There are probably a few things that you can think of doing with shaving cream. It looks so much like whipped cream that you have probably been tempted to prank your friends by putting shaving cream on their ice cream sundaes instead of the whipped cream that they love more than life itself. Or just having crazy shaving cream fights and falling all over the mess of shaving cream on your floor while talking about Humpty Dumpty and how his fall was so much more harmful than yours. But that’s child’s play. There are much better things that you can do with shaving cream, the following being just a few of them.
Fake Old Age!
Outside of pretending to be old enough to watch R-rated movies and have a few drinks at your favorite bar, you’re probably wondering why on earth anyone would actually pretend to be older. Well, there are lots of reasons. You could really love that residential building that is located next to the peacock feather picture frame store and across the street from that store that sells those splendiferous hats made of paper clips. Your heart sank all the way to the core of the earth when you made a visit to that building and were told that it was only for senior citizens.
But your heart has been set on that building for a long time. So you decided that you would pretend to be a senior citizen to get in. The only problem is that with your flawless skin and big childlike eyes, no one is going to believe that you’re a senior citizen. So what you have to do is show them a head full of white hair. Use shaving cream to sculpt any white hairstyle you want. A beehive, a mullet, a mohawk, whatever you want. Bonus points if you can do a beard too and convince them you’re Santa Claus!
Get Rid of Cat Hair!
Pretty much everyone knows that the primary purpose of shaving cream is to get rid of unwanted hair. But who says that this hair needs to be growing out of your body at the time you get rid of it? Why not also use shaving cream to get rid of hair that just happens to be lying around?
You just had to get that long-haired cat. The first time you looked into her eyes, you fell in love. But you failed to take into consideration all of the hair she would shed around your home for a good part of every year. And there is a ton of hair. You don’t even remember what color your carpet was before you got this cat, because all you can see on the floor is cat hair. It’s all over your couch too. So here’s what you do. Lather your carpet and couch with shaving cream, get some razors, and shave all of that cat hair out of there. Your home will look just like it did in the old days!
Cover Your Mistakes!
When you were a kid, you had to do all of your work in pencil – so you were able to erase your mistakes. But now, you have to use a pen a lot of the time. And with most pens, you can’t really erase mistakes. You can use white-out, but then you have to keep remembering to buy it at the store, and you’re constantly running out of it. So if you don’t want your boss to know that you wrote about your undying love for rotten turkey gizzards on those expense reports that you need to turn in tomorrow, you should come up with another way to cover up that kind of stuff.
Did it ever occur to you that shaving cream is just as white as white-out? It might be harder to use on a piece of paper just because it creates a foam rather than a thin layer of paint, But that doesn’t mean you can’t use it.
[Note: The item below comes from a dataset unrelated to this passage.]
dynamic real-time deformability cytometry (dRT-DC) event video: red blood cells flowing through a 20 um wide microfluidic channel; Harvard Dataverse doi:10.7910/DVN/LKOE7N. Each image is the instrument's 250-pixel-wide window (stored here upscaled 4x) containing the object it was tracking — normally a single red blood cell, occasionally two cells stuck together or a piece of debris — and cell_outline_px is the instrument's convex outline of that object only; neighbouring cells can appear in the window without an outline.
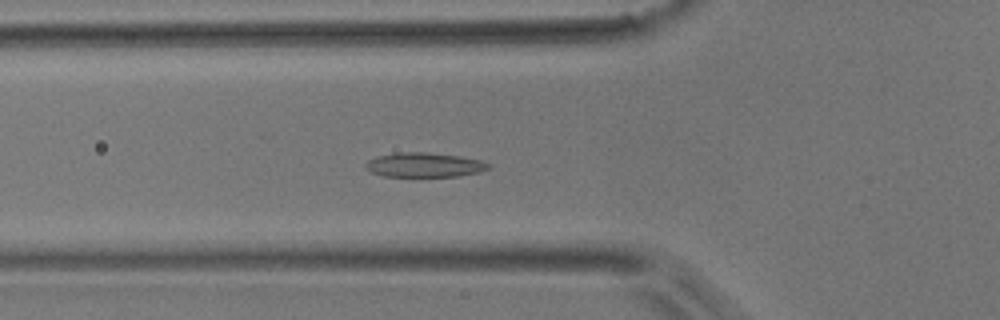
{"species": "common noctule bat (a hibernating species)", "species_latin": "Nyctalus noctula", "temperature_condition": "room temperature", "stored_images_in_passage": 50, "camera_frame_rate_fps": 3000, "um_per_image_px": 0.085, "animal": {"sex": "male", "body_mass_g": 17.9}, "frame": {"image": 1, "passage_image": 17, "time_ms": 5.333, "image_size_px": [1000, 320], "cell_outline_px": [[492, 168], [480, 172], [460, 176], [420, 180], [384, 176], [372, 172], [364, 168], [364, 164], [368, 160], [376, 156], [400, 152], [424, 152], [460, 156], [480, 160], [488, 164]], "centroid_in_image_um": [36.04, 14.08], "position_along_channel_um": 89.8, "area_um2": 18.61}}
You just need to put it on there and wait for it to dry. Once it flattens and dries, as long as you use enough of it, it’ll cover those mistakes up just as well as any white-out ever could.
Develop Character!
You’re embarrassed to tell people this, but you just love looking in the mirror. And why wouldn’t you? Ever since you started doing cartwheels down the stairs for an hour every day, you have never been in better shape and have never looked better. But you have always been a very cerebral person, and you are concerned that this change in your looks has made you a vapid, vain person.
Considering that you have shaving cream in the bathroom right there where you spend 25 hours a day looking in the mirror, this will be very easy. All you need to do is to smear the mirror with shaving cream. That way, you won’t be able to see in the mirror anymore, and there will really be a no point in even looking at the mirror anymore. You will now be free to resume your life as it was before you turned into a superhuman beauty and be one of the normal human plebeians again.